> [PROMPT]
Reproduce the data below, switching "zero-indexed" to "0-indexed" and leaving everything else unchanged.

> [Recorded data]
*** Block opens ***
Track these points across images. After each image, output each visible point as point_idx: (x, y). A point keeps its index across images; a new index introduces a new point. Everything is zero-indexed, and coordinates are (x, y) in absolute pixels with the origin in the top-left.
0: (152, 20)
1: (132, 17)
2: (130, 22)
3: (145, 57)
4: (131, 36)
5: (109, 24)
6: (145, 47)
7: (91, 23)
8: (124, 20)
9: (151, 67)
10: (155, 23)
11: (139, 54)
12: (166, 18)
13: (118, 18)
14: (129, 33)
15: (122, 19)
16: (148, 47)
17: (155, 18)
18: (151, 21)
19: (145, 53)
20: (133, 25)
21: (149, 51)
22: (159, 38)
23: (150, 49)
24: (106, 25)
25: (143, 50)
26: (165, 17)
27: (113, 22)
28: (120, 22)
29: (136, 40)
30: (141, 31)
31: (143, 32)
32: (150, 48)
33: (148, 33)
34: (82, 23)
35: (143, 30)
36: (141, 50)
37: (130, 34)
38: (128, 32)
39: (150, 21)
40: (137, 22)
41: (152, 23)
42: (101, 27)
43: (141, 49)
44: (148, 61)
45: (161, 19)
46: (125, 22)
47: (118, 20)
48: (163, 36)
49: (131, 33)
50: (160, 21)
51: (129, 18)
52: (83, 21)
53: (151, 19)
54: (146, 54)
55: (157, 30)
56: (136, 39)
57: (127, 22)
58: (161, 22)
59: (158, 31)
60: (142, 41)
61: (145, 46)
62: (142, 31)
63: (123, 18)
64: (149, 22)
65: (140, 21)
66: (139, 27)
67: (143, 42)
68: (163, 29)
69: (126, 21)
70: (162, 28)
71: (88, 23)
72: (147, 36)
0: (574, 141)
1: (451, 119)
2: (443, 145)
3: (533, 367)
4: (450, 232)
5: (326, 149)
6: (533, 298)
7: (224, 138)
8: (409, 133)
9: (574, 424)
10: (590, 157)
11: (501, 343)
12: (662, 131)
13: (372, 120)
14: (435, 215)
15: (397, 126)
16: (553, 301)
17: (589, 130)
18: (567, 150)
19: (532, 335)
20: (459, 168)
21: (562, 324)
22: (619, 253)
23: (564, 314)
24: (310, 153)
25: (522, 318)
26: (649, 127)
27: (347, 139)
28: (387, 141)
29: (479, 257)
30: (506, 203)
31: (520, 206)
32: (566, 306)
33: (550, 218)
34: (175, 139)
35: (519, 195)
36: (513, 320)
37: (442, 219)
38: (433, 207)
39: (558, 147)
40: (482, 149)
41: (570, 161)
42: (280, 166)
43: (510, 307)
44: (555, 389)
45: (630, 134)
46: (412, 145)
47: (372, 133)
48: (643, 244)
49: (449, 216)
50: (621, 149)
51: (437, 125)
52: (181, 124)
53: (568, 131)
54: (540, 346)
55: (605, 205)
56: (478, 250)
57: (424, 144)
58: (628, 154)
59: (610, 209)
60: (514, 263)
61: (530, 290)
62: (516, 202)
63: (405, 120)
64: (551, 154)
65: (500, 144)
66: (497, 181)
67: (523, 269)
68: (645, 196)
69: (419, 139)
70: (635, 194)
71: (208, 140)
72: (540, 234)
*** Block closes ***
> [RESULT]
Track these points across images. After each image, output each visible point as point_idx: (x, y). A point keeps its index across images; a new index introduces a new point. Everything is 0-indexed, and coordinates are (x, y) in absolute pixels with the origin in the top-left.
0: (152, 20)
1: (132, 17)
2: (130, 22)
3: (145, 57)
4: (131, 36)
5: (109, 24)
6: (145, 47)
7: (91, 23)
8: (124, 20)
9: (151, 67)
10: (155, 23)
11: (139, 54)
12: (166, 18)
13: (118, 18)
14: (129, 33)
15: (122, 19)
16: (148, 47)
17: (155, 18)
18: (151, 21)
19: (145, 53)
20: (133, 25)
21: (149, 51)
22: (159, 38)
23: (150, 49)
24: (106, 25)
25: (143, 50)
26: (165, 17)
27: (113, 22)
28: (120, 22)
29: (136, 40)
30: (141, 31)
31: (143, 32)
32: (150, 48)
33: (148, 33)
34: (82, 23)
35: (143, 30)
36: (141, 50)
37: (130, 34)
38: (128, 32)
39: (150, 21)
40: (137, 22)
41: (152, 23)
42: (101, 27)
43: (141, 49)
44: (148, 61)
45: (161, 19)
46: (125, 22)
47: (118, 20)
48: (163, 36)
49: (131, 33)
50: (160, 21)
51: (129, 18)
52: (83, 21)
53: (151, 19)
54: (146, 54)
55: (157, 30)
56: (136, 39)
57: (127, 22)
58: (161, 22)
59: (158, 31)
60: (142, 41)
61: (145, 46)
62: (142, 31)
63: (123, 18)
64: (149, 22)
65: (140, 21)
66: (139, 27)
67: (143, 42)
68: (163, 29)
69: (126, 21)
70: (162, 28)
71: (88, 23)
72: (147, 36)
0: (574, 141)
1: (451, 119)
2: (443, 145)
3: (533, 367)
4: (450, 232)
5: (326, 149)
6: (533, 298)
7: (224, 138)
8: (409, 133)
9: (574, 424)
10: (590, 157)
11: (501, 343)
12: (662, 131)
13: (372, 120)
14: (435, 215)
15: (397, 126)
16: (553, 301)
17: (589, 130)
18: (567, 150)
19: (532, 335)
20: (459, 168)
21: (562, 324)
22: (619, 253)
23: (564, 314)
24: (310, 153)
25: (522, 318)
26: (649, 127)
27: (347, 139)
28: (387, 141)
29: (479, 257)
30: (506, 203)
31: (520, 206)
32: (566, 306)
33: (550, 218)
34: (175, 139)
35: (519, 195)
36: (513, 320)
37: (442, 219)
38: (433, 207)
39: (558, 147)
40: (482, 149)
41: (570, 161)
42: (280, 166)
43: (510, 307)
44: (555, 389)
45: (630, 134)
46: (412, 145)
47: (372, 133)
48: (643, 244)
49: (449, 216)
50: (621, 149)
51: (437, 125)
52: (181, 124)
53: (568, 131)
54: (540, 346)
55: (605, 205)
56: (478, 250)
57: (424, 144)
58: (628, 154)
59: (610, 209)
60: (514, 263)
61: (530, 290)
62: (516, 202)
63: (405, 120)
64: (551, 154)
65: (500, 144)
66: (497, 181)
67: (523, 269)
68: (645, 196)
69: (419, 139)
70: (635, 194)
71: (208, 140)
72: (540, 234)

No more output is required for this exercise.